In and out of vogue

The uses of anti-semitism then and now

— WHEN THE always piquant Mary McCarthy observed that anti-semitism was the one form of intellectuality that appealed to stupid people, she may have overlooked its appeal to ambitious politicians eager to use it for their own purposes. Whether to seize power at the beginning of their rise or to hold onto it at the end, after the people have caught on to them and grow restive.

How far and wide the tide of revolution may sweep in the Islamic world isn’t yet clear, but the most predictable development is that the Jews will be blamed for it. In a pinch, America will serve nicely as a whipping boy, too. The best strategy is to blame both. Just listen to some of the statements out of Yemen, where an autocrat struggling to hold on against his subjects’ long pent-up rage is much in need of a scapegoat, or two, to distract his people. Addressing gullible students in Sana, that country’s embattled ruler-one Ali Abdullah Saleh-shared a great discovery he’d made:

“I am going to reveal a secret. There is an operations room in Tel Aviv with the aim of destabilizing the Arab world. The operations room is in Tel Aviv and run by the White House.”

Call it a two-fer. It turns out that both the Americans and the Jews are responsible for his troubles. In that little room in Tel Aviv, the troublemakers rising up against their betters throughout the Arab world “are sitting day and night with the American ambassador . . . .” They “hand him reports and he gives them instructions.’’

It sounds like an Arab version of that old forgery, the Protocols of the Elders of Zion, a staple of European anti-semitism that Hosni Mubarak’s propaganda machine serialized on Egyptian television back in the day, when his hold on power seemed permanent.

Anti-semitism remains the last resort of Arab dictators desperate to survive, as it was their first resort on their way up. It’s a trajectory as old as Herr Hitler’s rise-and fall-in Germany, once the world’s most advanced nation. East or West, the virus is the same.

But anti-semitism is no longer the rage it once was in France, where the Nazis set up a puppet regime in Vichy and the French police obligingly rounded up Paris’ Jews for Resettlement in the East. But the times (and fashions) have a-changed. Last week the colorful, not to say bizarre, fashion designer John Galliano was dropped by Dior just three days before his fall-winter collection for 2011-12 was due to be unveiled at the Paris fashion show. It seems he’d made some unseemly remarks about Jews during a late-night blow-up at a trendy Paris bar. Naturally his performance was captured on video. Isn’t everything nowadays? The more things change, the more they’re videotaped.
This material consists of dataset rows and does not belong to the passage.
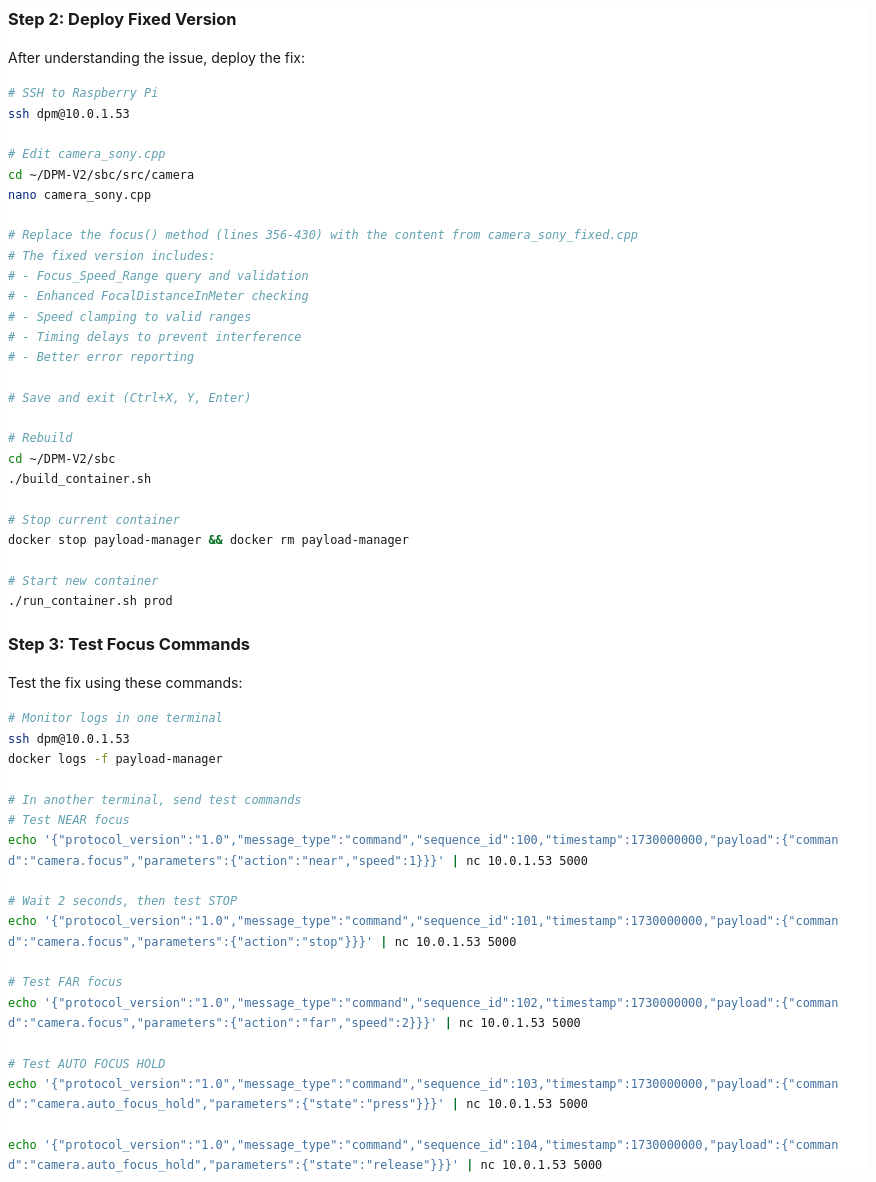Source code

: ### Step 2: Deploy Fixed Version

After understanding the issue, deploy the fix:

```bash
# SSH to Raspberry Pi
ssh dpm@10.0.1.53

# Edit camera_sony.cpp
cd ~/DPM-V2/sbc/src/camera
nano camera_sony.cpp

# Replace the focus() method (lines 356-430) with the content from camera_sony_fixed.cpp
# The fixed version includes:
# - Focus_Speed_Range query and validation
# - Enhanced FocalDistanceInMeter checking
# - Speed clamping to valid ranges
# - Timing delays to prevent interference
# - Better error reporting

# Save and exit (Ctrl+X, Y, Enter)

# Rebuild
cd ~/DPM-V2/sbc
./build_container.sh

# Stop current container
docker stop payload-manager && docker rm payload-manager

# Start new container
./run_container.sh prod
```

### Step 3: Test Focus Commands

Test the fix using these commands:

```bash
# Monitor logs in one terminal
ssh dpm@10.0.1.53
docker logs -f payload-manager

# In another terminal, send test commands
# Test NEAR focus
echo '{"protocol_version":"1.0","message_type":"command","sequence_id":100,"timestamp":1730000000,"payload":{"command":"camera.focus","parameters":{"action":"near","speed":1}}}' | nc 10.0.1.53 5000

# Wait 2 seconds, then test STOP
echo '{"protocol_version":"1.0","message_type":"command","sequence_id":101,"timestamp":1730000000,"payload":{"command":"camera.focus","parameters":{"action":"stop"}}}' | nc 10.0.1.53 5000

# Test FAR focus
echo '{"protocol_version":"1.0","message_type":"command","sequence_id":102,"timestamp":1730000000,"payload":{"command":"camera.focus","parameters":{"action":"far","speed":2}}}' | nc 10.0.1.53 5000

# Test AUTO FOCUS HOLD
echo '{"protocol_version":"1.0","message_type":"command","sequence_id":103,"timestamp":1730000000,"payload":{"command":"camera.auto_focus_hold","parameters":{"state":"press"}}}' | nc 10.0.1.53 5000

echo '{"protocol_version":"1.0","message_type":"command","sequence_id":104,"timestamp":1730000000,"payload":{"command":"camera.auto_focus_hold","parameters":{"state":"release"}}}' | nc 10.0.1.53 5000
```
Who knows, M. Galliano may be able to find a new career in Iran designing the latest in burqas. But something tells us he might not find the mullahs’ police state very welcoming. And even there, cries for democracy are heard again. And again the leaders of the opposition are jailed and demonstrators beaten.

It’s a hard thing to extinguish, the hope of freedom. Anywhere. There may come a time when even Jewbaiting won’t work any more. For now the oppressed live in hope, even expectation, as the freedom tide rolls on. Out of Tunisia into Egypt and even Libya.

The crumbling old pillars of tyranny are shaking throughout the region. Which country will be next? It’s a question that must keep various Middle Eastern potentates awake at night. Now it’s they who wait for the knock on the door. Or for it to be kicked in.